The report documented a wide range of human rights abuses, including the IS group's conscription of some 3,500 people into slavery, mainly women and children from the Yazidi religious minority captured in the summer of 2014 and forced into sexual slavery.

It said another 800 to 900 children were abducted from Iraq's second largest city, Mosul, for religious and military training. It said a number of IS child soldiers were killed by the extremists when they tried to flee fighting in the western Anbar province.

The reports called the civilian death toll in Iraq "staggering." It also detailed the various methods the IS group has employed to kill its enemies, including public beheadings, running people over with bulldozers, burning them alive and throwing them off buildings.

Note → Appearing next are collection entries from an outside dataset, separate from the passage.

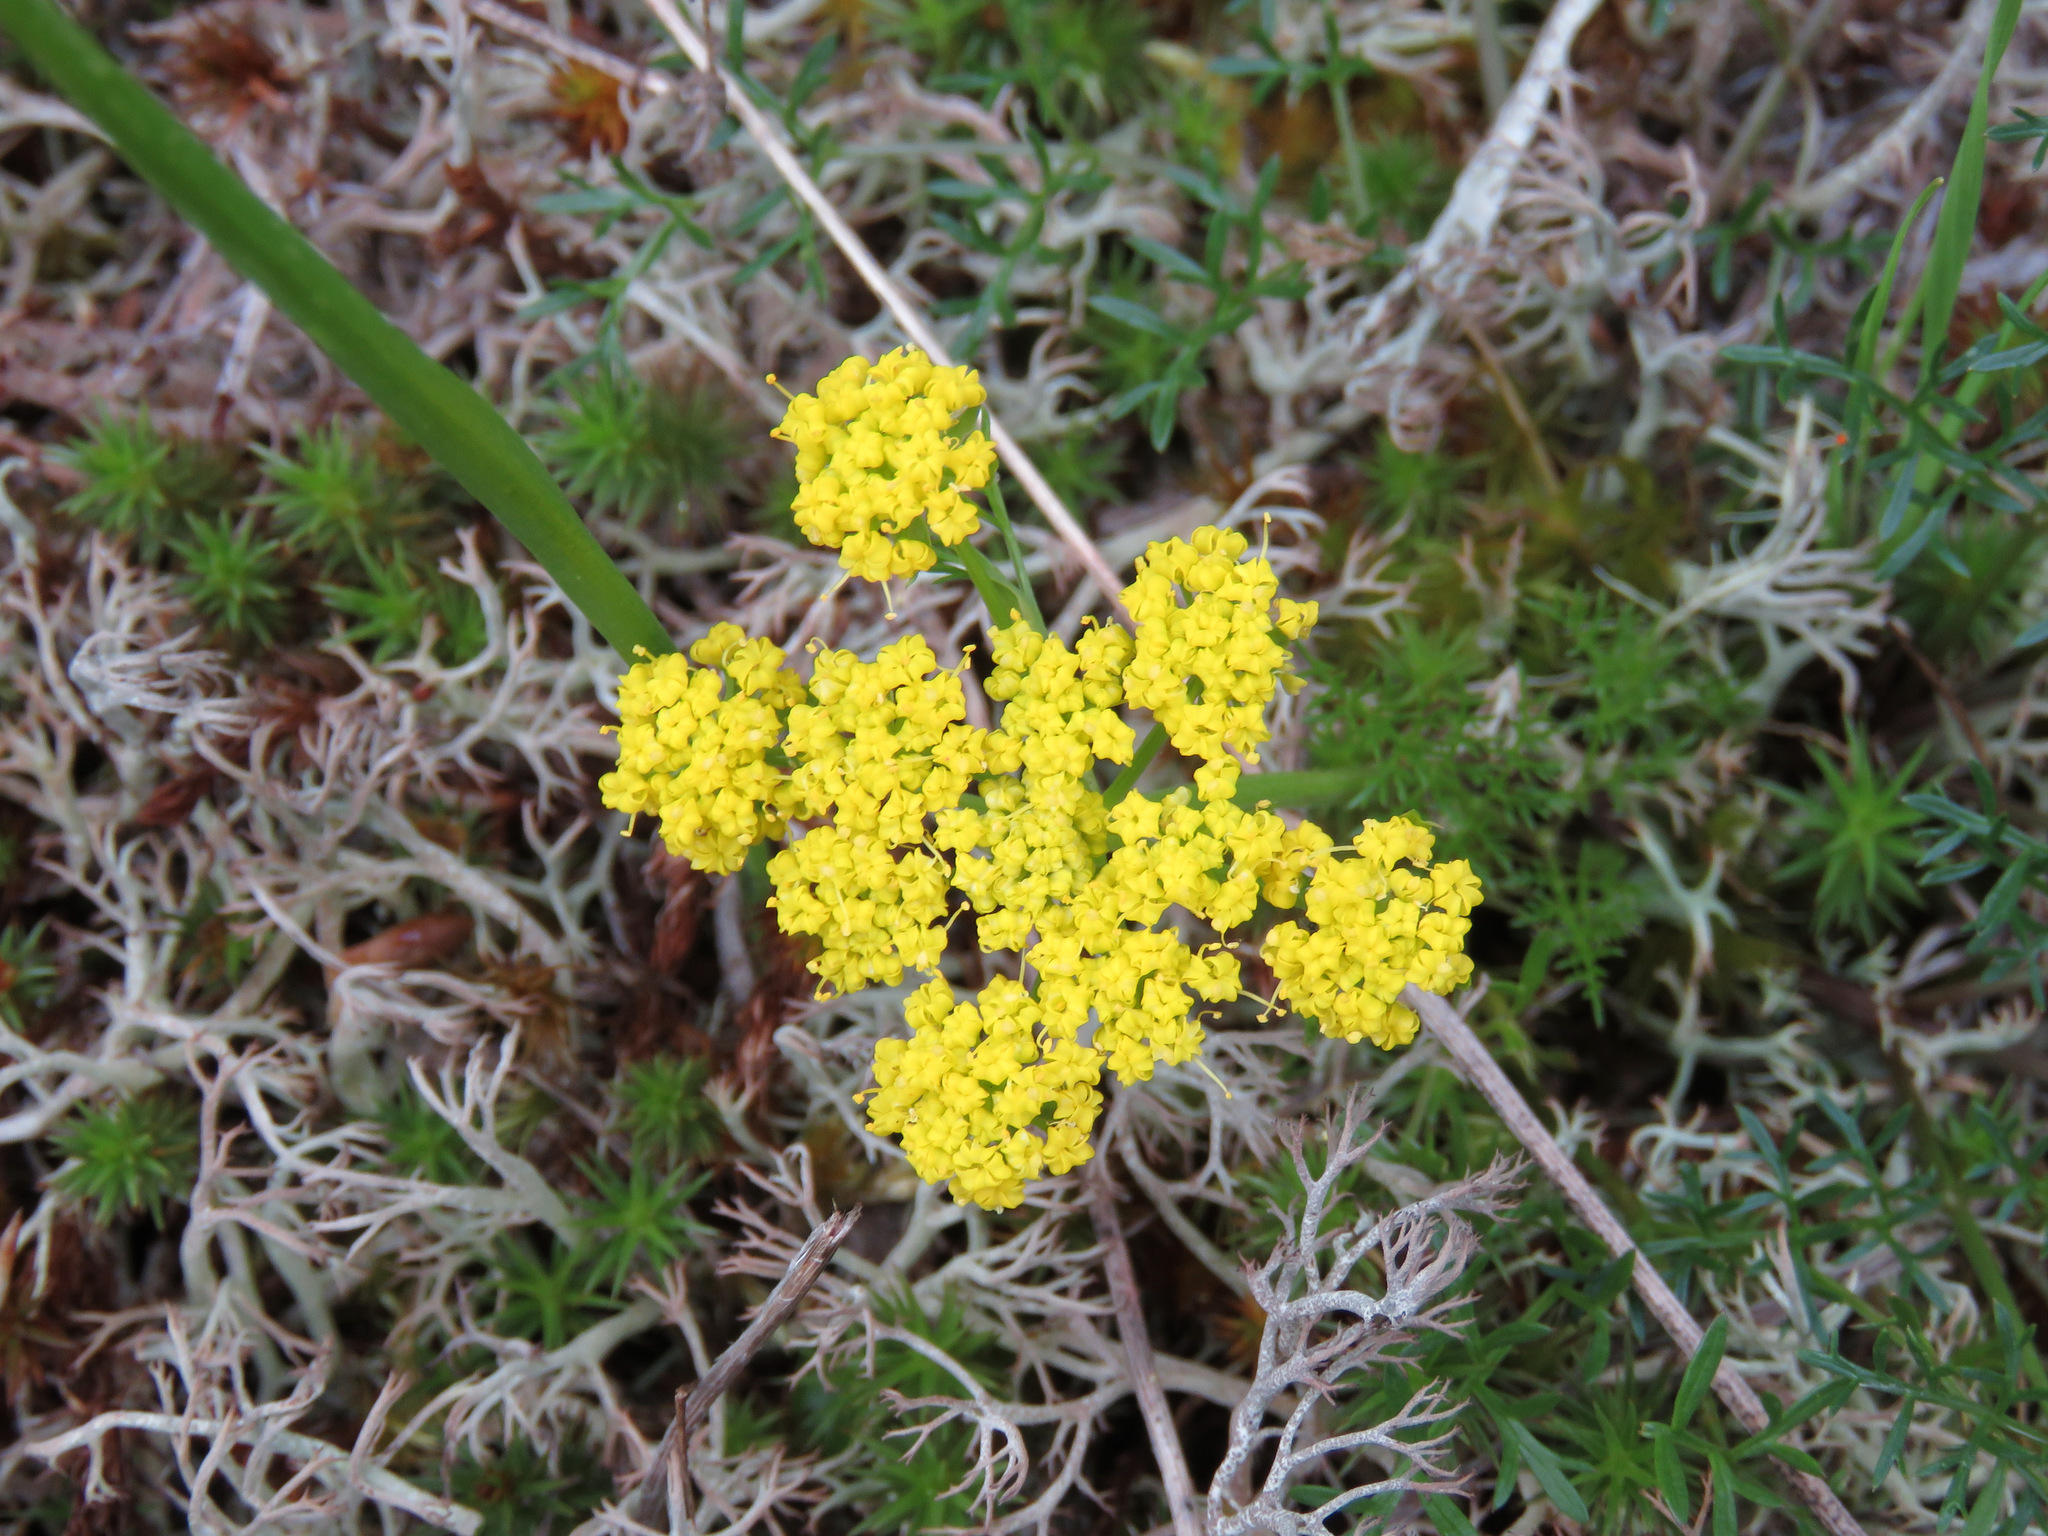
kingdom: Plantae
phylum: Tracheophyta
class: Magnoliopsida
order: Apiales
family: Apiaceae
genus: Lomatium
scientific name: Lomatium utriculatum
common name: Fine-leaf desert-parsley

Such acts are "systematic and widespread... abuses of international human rights law and humanitarian law," the report said. "These acts may, in some instances, amount to war crimes, crimes against humanity, and possibly genocide."

Iraqi forces have advanced against the IS group on a number of fronts in recent months and driven them out of the western city of Ramadi.

But U.N. envoy Jan Kubis said in a statement that "despite their steady losses to pro-government forces, the scourge of ISIL continues to kill, maim and displace Iraqi civilians in the thousands and to cause untold suffering."

U.N. human rights chief Zeid Raad al-Hussein said the civilian death toll may be considerably higher.

"Even the obscene casualty figures fail to accurately reflect exactly how terribly civilians are suffering in Iraq," he said in a statement.

IS swept across northern and western Iraq in the summer of 2014 and still controls much of Iraq and neighboring Syria. It has set up a self-styled caliphate in the territories under its control, which it governs with a harsh and violent interpretation of Islamic law.